# EXERCISE GOAL:
The entries are to be printed again word for word, but no picture may appear.

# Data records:
━━━━━━━━━━━━━━━━

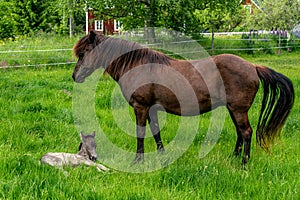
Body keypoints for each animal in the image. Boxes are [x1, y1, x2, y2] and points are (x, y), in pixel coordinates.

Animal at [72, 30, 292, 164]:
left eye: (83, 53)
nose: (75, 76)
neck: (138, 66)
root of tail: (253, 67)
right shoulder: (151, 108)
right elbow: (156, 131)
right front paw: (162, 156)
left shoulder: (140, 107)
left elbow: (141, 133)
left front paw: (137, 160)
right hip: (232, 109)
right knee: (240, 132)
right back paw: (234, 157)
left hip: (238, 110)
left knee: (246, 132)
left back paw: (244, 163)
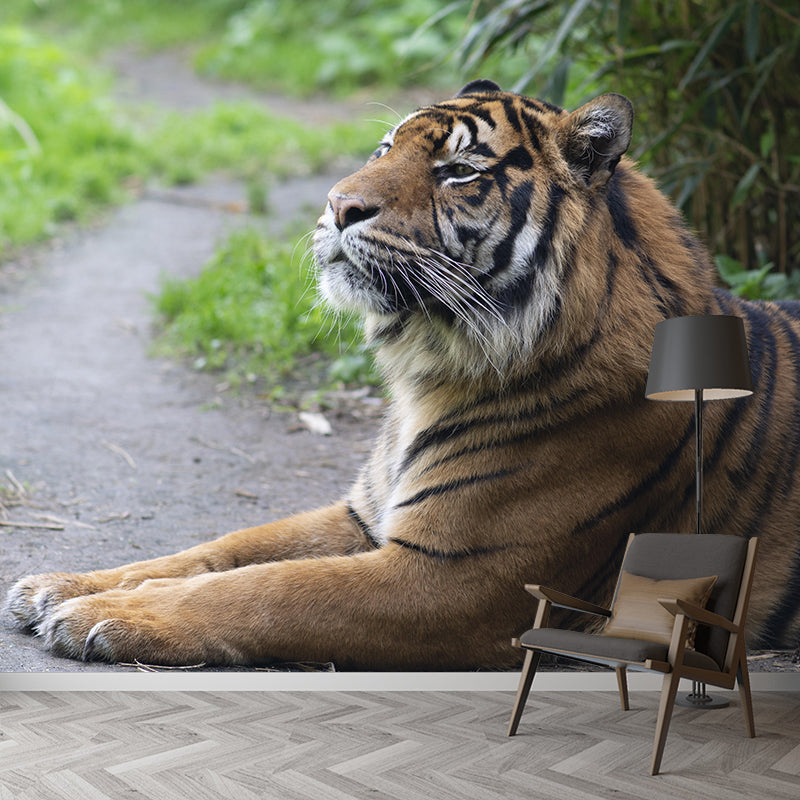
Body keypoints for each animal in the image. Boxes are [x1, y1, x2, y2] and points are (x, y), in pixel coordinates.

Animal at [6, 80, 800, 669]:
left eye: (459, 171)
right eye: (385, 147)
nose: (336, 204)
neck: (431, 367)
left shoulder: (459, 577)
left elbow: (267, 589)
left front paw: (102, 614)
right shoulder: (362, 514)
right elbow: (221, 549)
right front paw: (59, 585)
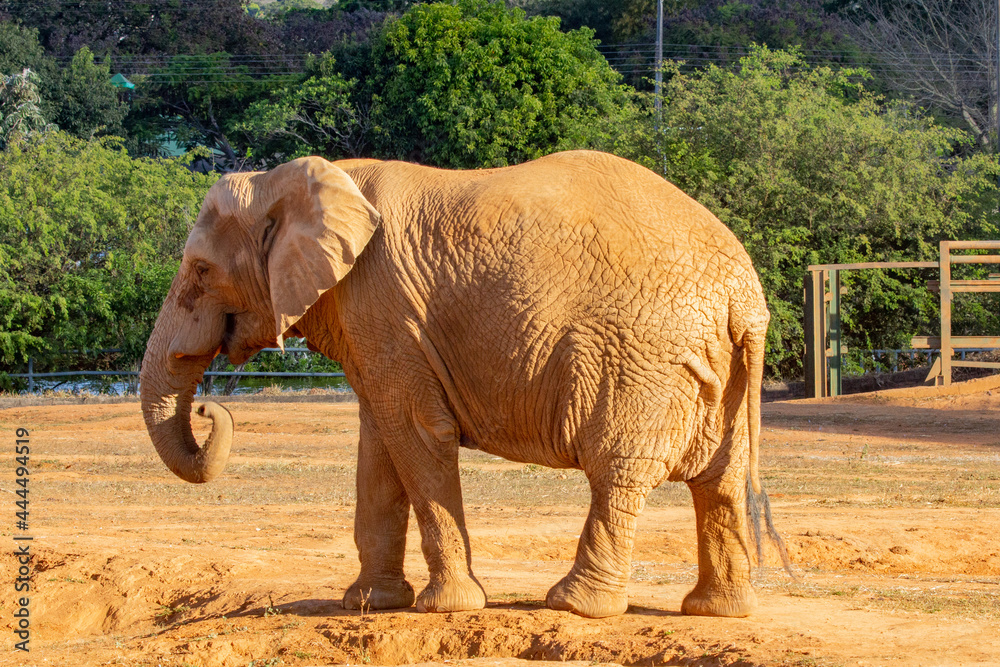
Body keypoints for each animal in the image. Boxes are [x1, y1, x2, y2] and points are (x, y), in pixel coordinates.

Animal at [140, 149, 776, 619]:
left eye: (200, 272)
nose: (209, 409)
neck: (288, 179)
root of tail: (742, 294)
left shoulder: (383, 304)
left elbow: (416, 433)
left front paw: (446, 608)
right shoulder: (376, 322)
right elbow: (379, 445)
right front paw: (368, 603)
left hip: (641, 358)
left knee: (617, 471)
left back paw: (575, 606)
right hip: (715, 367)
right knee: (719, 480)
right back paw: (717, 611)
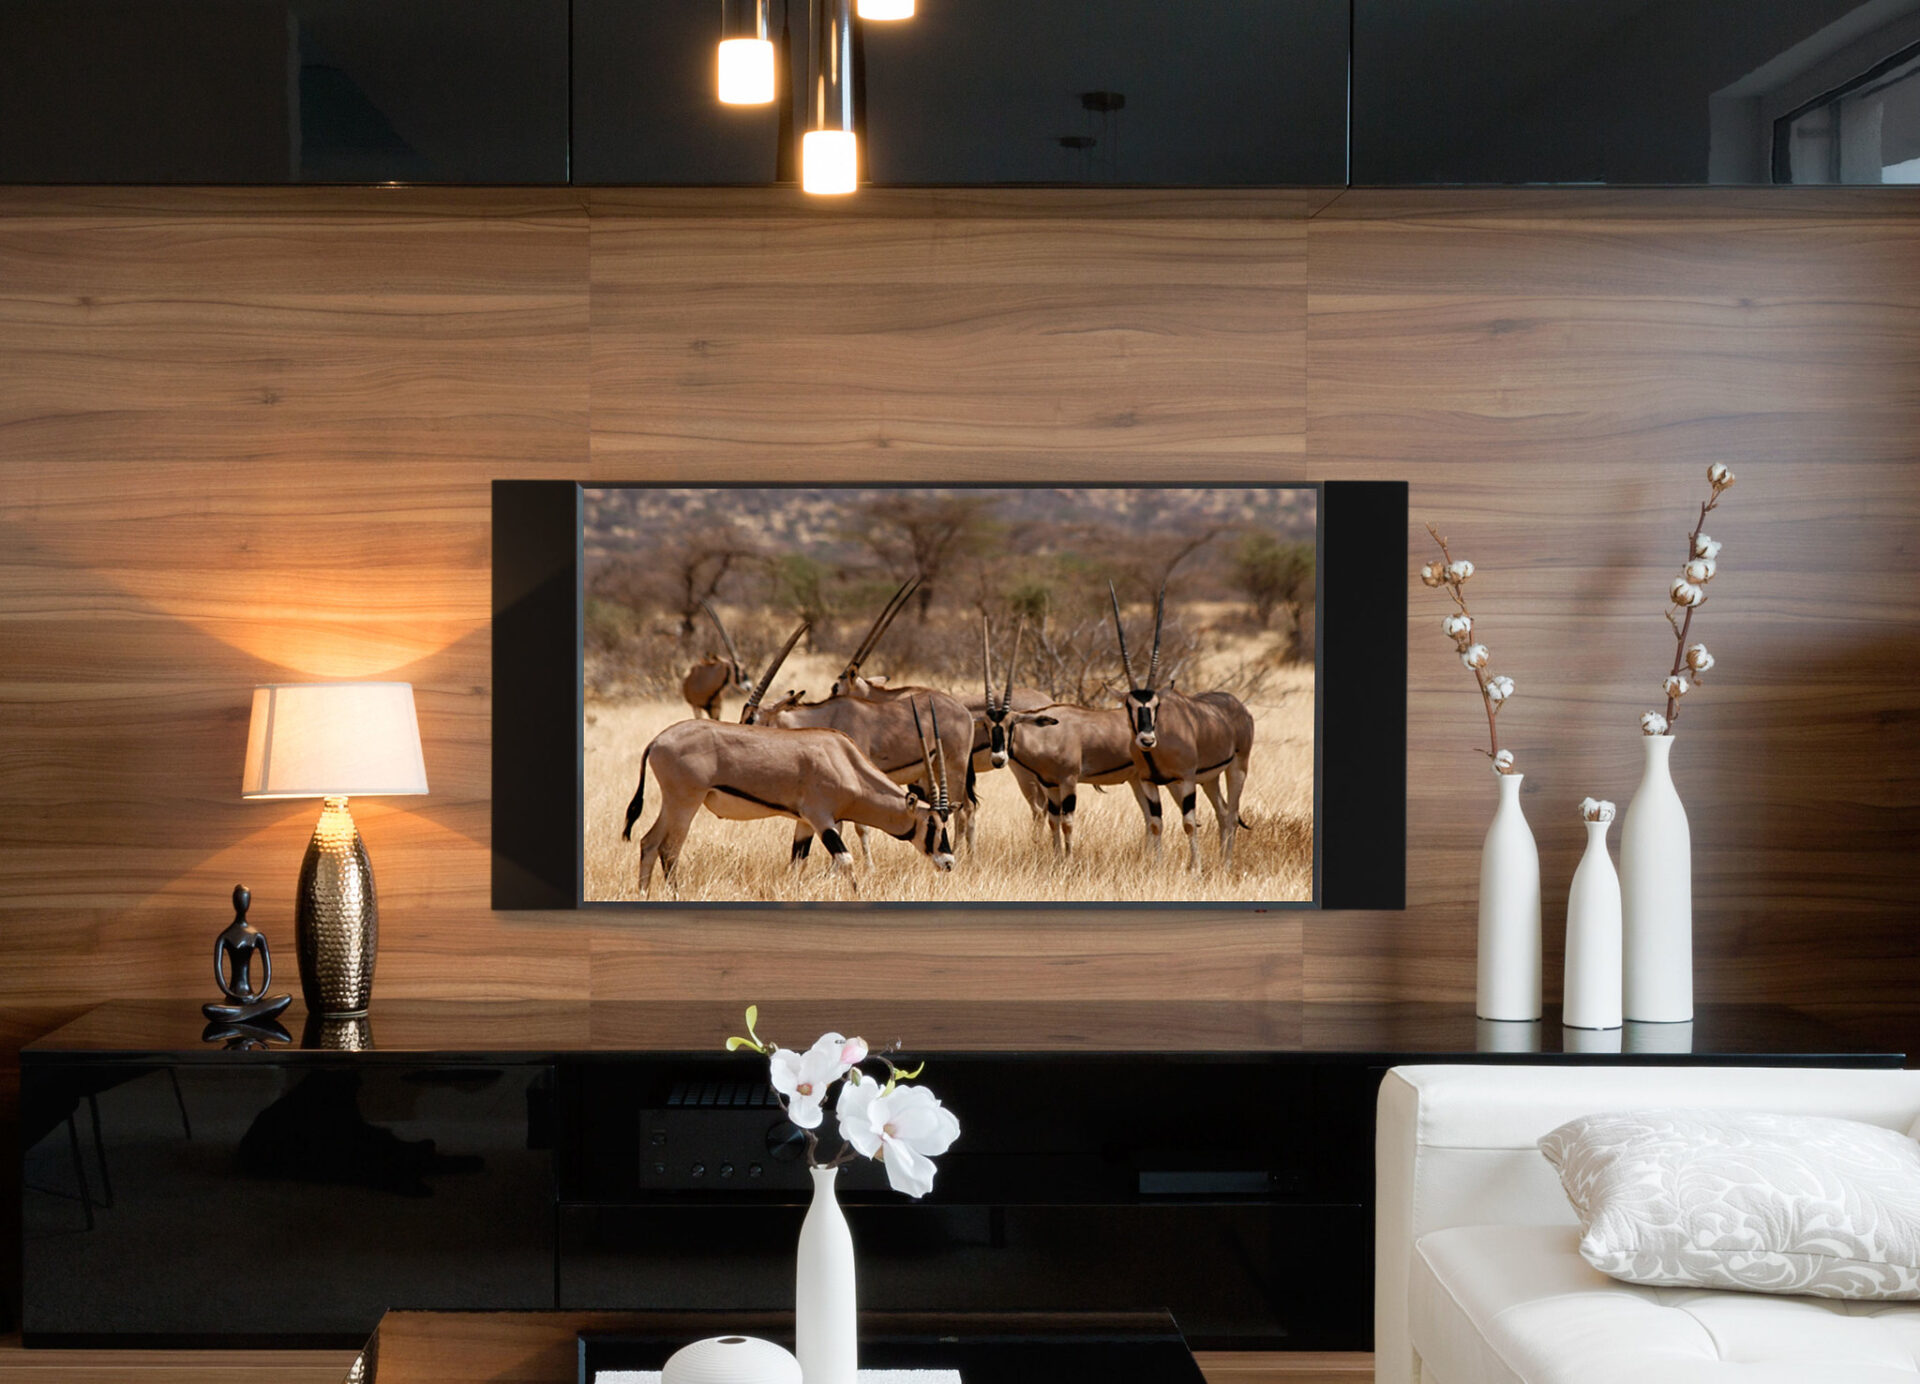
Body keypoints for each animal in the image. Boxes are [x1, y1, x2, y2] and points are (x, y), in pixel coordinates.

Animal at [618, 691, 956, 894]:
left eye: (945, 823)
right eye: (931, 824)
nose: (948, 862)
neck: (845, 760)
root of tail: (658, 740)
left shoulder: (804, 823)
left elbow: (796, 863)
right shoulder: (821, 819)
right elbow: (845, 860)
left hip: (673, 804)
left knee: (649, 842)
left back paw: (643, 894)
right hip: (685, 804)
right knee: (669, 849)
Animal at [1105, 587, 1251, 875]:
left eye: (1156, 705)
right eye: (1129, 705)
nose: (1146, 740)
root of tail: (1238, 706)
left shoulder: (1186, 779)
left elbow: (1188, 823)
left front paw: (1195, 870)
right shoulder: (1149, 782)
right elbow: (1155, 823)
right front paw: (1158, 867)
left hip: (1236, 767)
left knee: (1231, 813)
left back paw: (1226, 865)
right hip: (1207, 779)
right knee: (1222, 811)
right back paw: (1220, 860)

━━━━━━━━━━━━━━━━

# RESULT:
Body keypoints for each animal in the image. Boxes are [x1, y1, x2, y2] and points are (x, y), in pixel coordinates.

Animal at [72, 30, 292, 164]:
left eye: (83, 53)
nose: (75, 76)
neck: (138, 66)
root of tail: (253, 67)
right shoulder: (151, 108)
right elbow: (156, 131)
right front paw: (162, 156)
left shoulder: (140, 107)
left elbow: (141, 133)
left front paw: (137, 160)
right hip: (232, 109)
right knee: (240, 132)
right back paw: (234, 157)
left hip: (238, 110)
left knee: (246, 132)
left back paw: (244, 163)
Body keypoints for each animal in the image. Boxes are [x1, y1, x2, y2] and points are (x, y), in pixel coordinates.

Animal at [6, 80, 800, 669]:
left eye: (459, 171)
right eye: (385, 147)
nose: (336, 204)
neck: (431, 367)
left shoulder: (459, 577)
left elbow: (267, 589)
left front paw: (102, 614)
right shoulder: (362, 514)
right elbow: (221, 549)
right front paw: (59, 585)
Body keypoints for each animal in the image. Boxes are [x1, y1, x2, y2] and points are (x, y), in pixel coordinates.

Animal at [140, 149, 776, 619]:
left eye: (200, 272)
nose: (209, 409)
neck: (288, 179)
root of tail: (742, 294)
left shoulder: (383, 304)
left elbow: (416, 433)
left front paw: (446, 608)
right shoulder: (376, 322)
right elbow: (379, 445)
right front paw: (368, 603)
left hip: (641, 358)
left knee: (617, 471)
left back paw: (575, 606)
right hip: (715, 367)
right knee: (719, 480)
right back paw: (717, 611)
Body keypoints for each animal in the image. Boxes are [x1, y1, x2, y2] and points are (x, y), in pixel coordinates.

Animal at [618, 691, 956, 894]:
left eye: (945, 823)
right eye: (931, 824)
nose: (948, 862)
neck: (845, 760)
root of tail: (658, 740)
left shoulder: (804, 823)
left elbow: (796, 863)
right shoulder: (821, 819)
right elbow: (845, 860)
left hip: (673, 804)
left knee: (649, 842)
left back paw: (643, 894)
right hip: (685, 804)
right knee: (669, 849)
Animal at [1105, 587, 1251, 875]:
left eye: (1156, 705)
right eye: (1129, 705)
nose: (1146, 740)
root of tail: (1238, 706)
left shoulder: (1186, 779)
left elbow: (1188, 823)
left front paw: (1195, 870)
right shoulder: (1149, 782)
right elbow: (1155, 823)
right front paw: (1158, 867)
left hip: (1236, 767)
left knee: (1231, 813)
left back paw: (1226, 865)
right hip: (1207, 779)
right knee: (1222, 811)
right back paw: (1220, 860)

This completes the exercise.